IV Rajd Rowerowy "OIKOUMENE" - Łęki Dukielskie 2016
37 osób wzięło udział w IV Rajdzie Rowerowym "OIKOUMENE", który odbył się w sobotę 27 sierpnia.
- Oto jest dzień, który dał nam Pan - słowa tej piosenki religijnej wyrażającej radość są najlepszym wstępem do tego, co pragnę napisać o obchodach 650-lecia Łęk Dukielskich, przeżywanych w naszej parafii. Patron parafii - Pan Jezus Dobry Pasterz pobłogosławił nam, abyśmy mogli jako wspólnota Kościoła Polskokatolickiego, obecna w tej miejscowości od 90 lat, włączyć się aktywnie w przygotowania do jubileuszu, który miał być świętem całej miejscowości.

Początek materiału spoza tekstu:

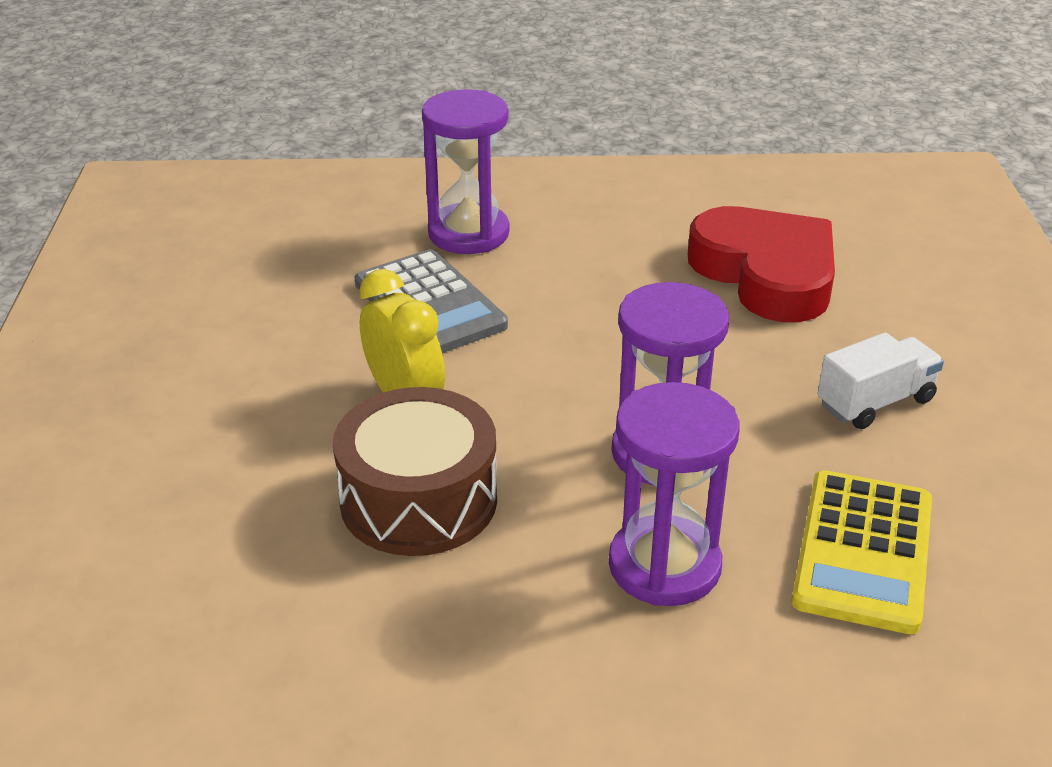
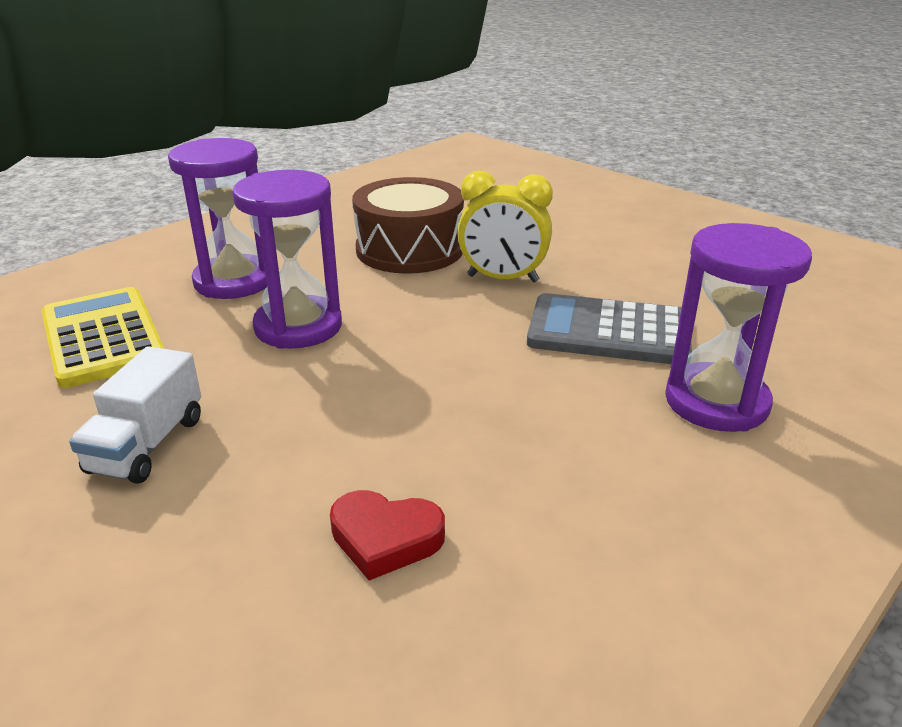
camera: 135 degrees right, 5 degrees down
red heart [688,206,835,322] -> red heart [330,490,445,580], size x0.46

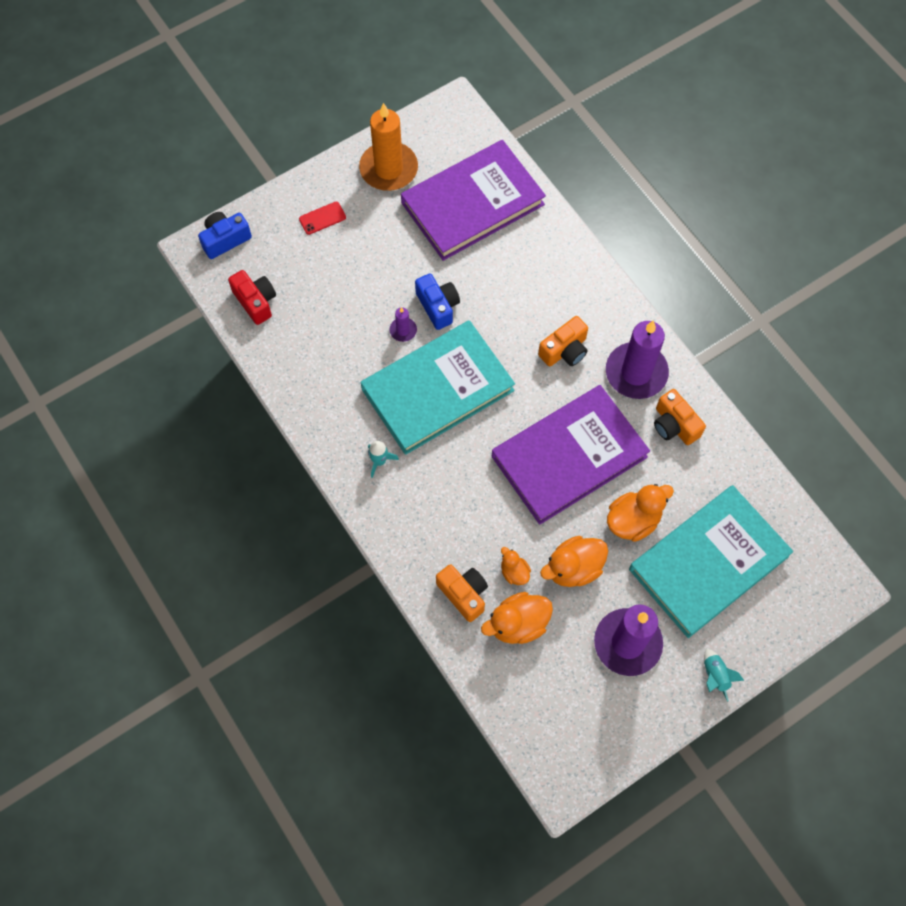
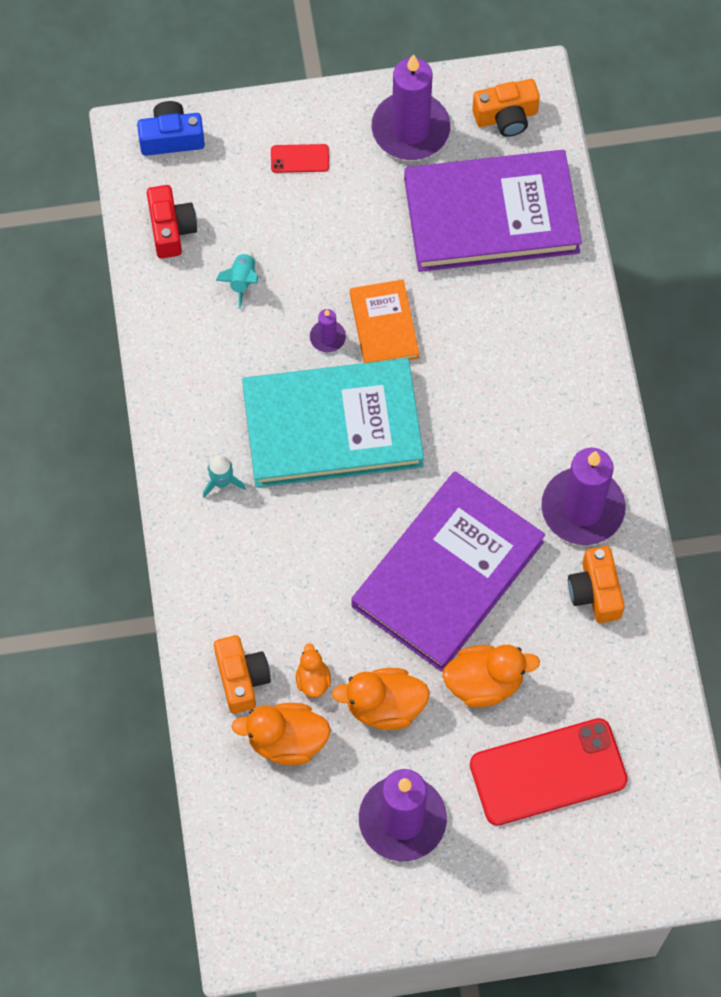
camera: 25 degrees right, 0 degrees up
orange candle [359,103,418,191] -> purple candle [372,54,450,160]
blue camera [415,274,460,330] -> orange book [350,280,419,363]
purple book [492,385,650,525] -> purple book turned 45 degrees counterclockwise [352,471,545,672]
orange camera [538,316,588,366] -> orange camera moved to [472,79,540,137]
turquoise book [629,485,793,638] -> red phone [470,718,628,826]
turquoise rocket [704,649,744,702] -> turquoise rocket moved to [215,250,258,309]

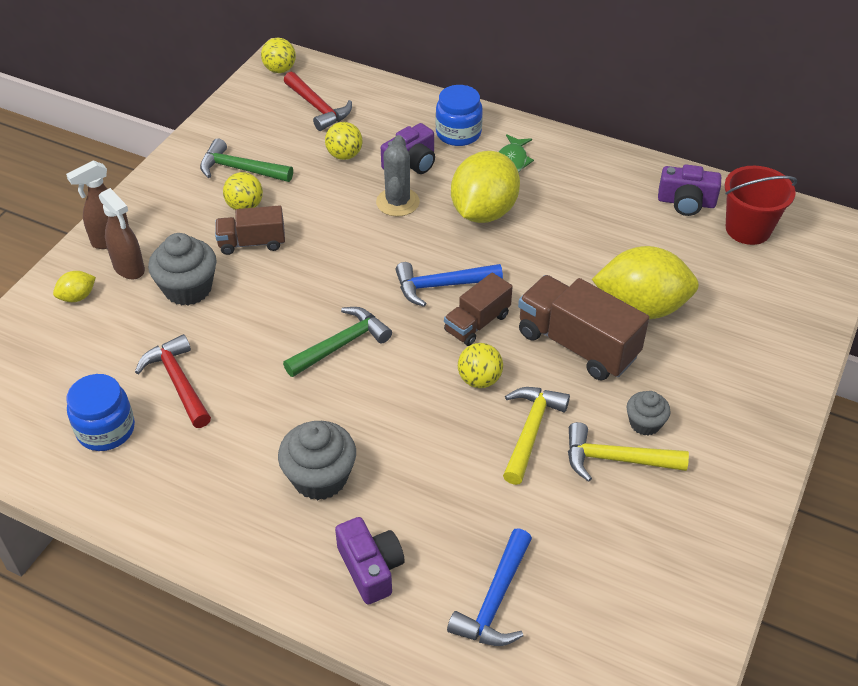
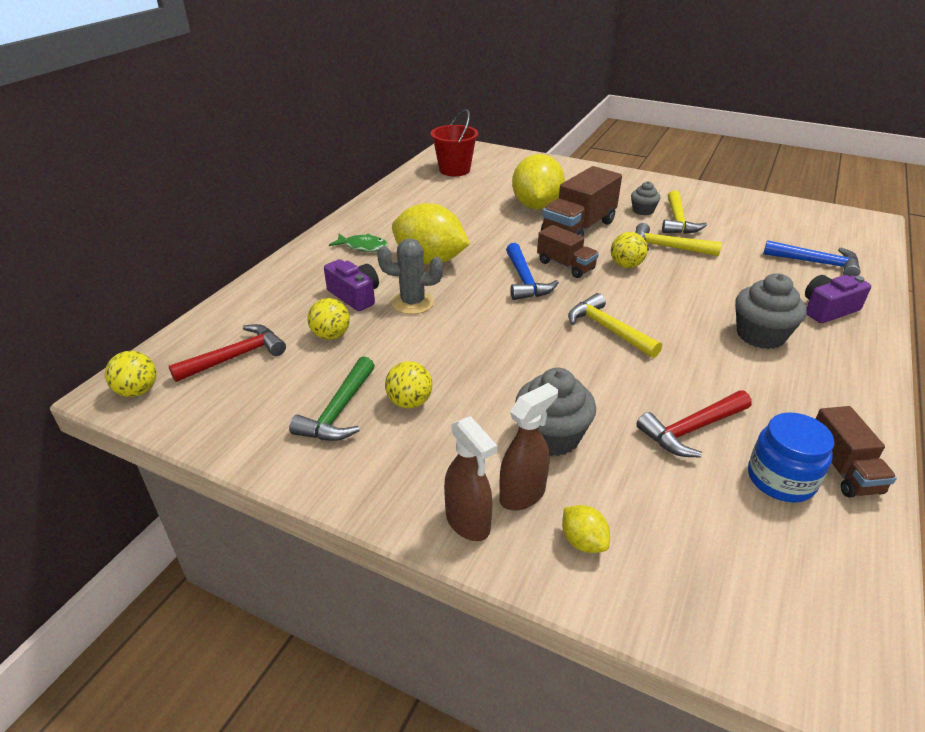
camera: 90 degrees left, 10 degrees down
brown truck [215,205,285,255] -> brown truck moved to [816,406,897,498]
green hammer [283,307,392,377] -> yellow hammer [568,293,662,358]
blue jar [436,85,483,146] -> none
purple camera [658,164,721,216] -> none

Naszą cegiełką dołożoną do wspólnego dobra, jakim było godne uczczenie tej rocznicy miało być zorganizowanie IV Rajdu Rowerowego OIKOUMENE dla wszystkich chętnych mieszkańców, nie dzieląc ich według wyznania, a także dla osób spoza naszej miejscowości, które uprawiają turystykę rowerową. Zwieńczenie rajdu stanowiła wspólna modlitwa w intencji uczestników rajdu oraz zaproszonych gości: z województwa, powiatu, gminy oraz samorządowców z LGD Kraina Nafty, z którą nasza parafia od wielu lat współpracuje, czego efektem jest m.in. Izba Pamięci.
Dzięki rajdowi mogłem połączyć dodatkowo i modlitwę ekumeniczną i spotkania z ludźmi kultury: śpiewaczką Julią Doszna, malarzem Zbigniewem Marchewką i poetką Marią Brzozą. W rajdzie, który przy pięknej pogodzie odbył się 27 sierpnia 2016 r. uczestniczyło 37 osób, w tym 6 cyklistów z Krośnieńskiego Towarzystwa Cyklistów, kobiety, młodzież, a nawet starsze dzieci (np. 12-letni Patryk z Sanoka). Co mnie - jako organizatora najbardziej cieszy to fakt, że aż 14 osób było z Łęk Dukielskich. Wszak rajd został zorganizowany przede wszystkim dla nich, aby uczcić jubileusz 650-lecia wsi. Nie do przecenia jest fakt, że po raz pierwszy (nie licząc oczywiście mnie), udział w rajdzie wzięli inni kapłani: z Cerkwi Prawosławnej - ks. Marek Gocko z Komańczy i z Kościoła Polskokatolickiego - ks. Andrzej Pastuszek z Bażanówki. Trasa rajdu liczącego 53 km prowadziła szlakiem sanktuariów: św. Jana w Dukli, bł. Władysława Findysza w Nowym Żmigrodzie, św. Michała Archanioła w Pielgrzymce, będących głównym celem rajdu.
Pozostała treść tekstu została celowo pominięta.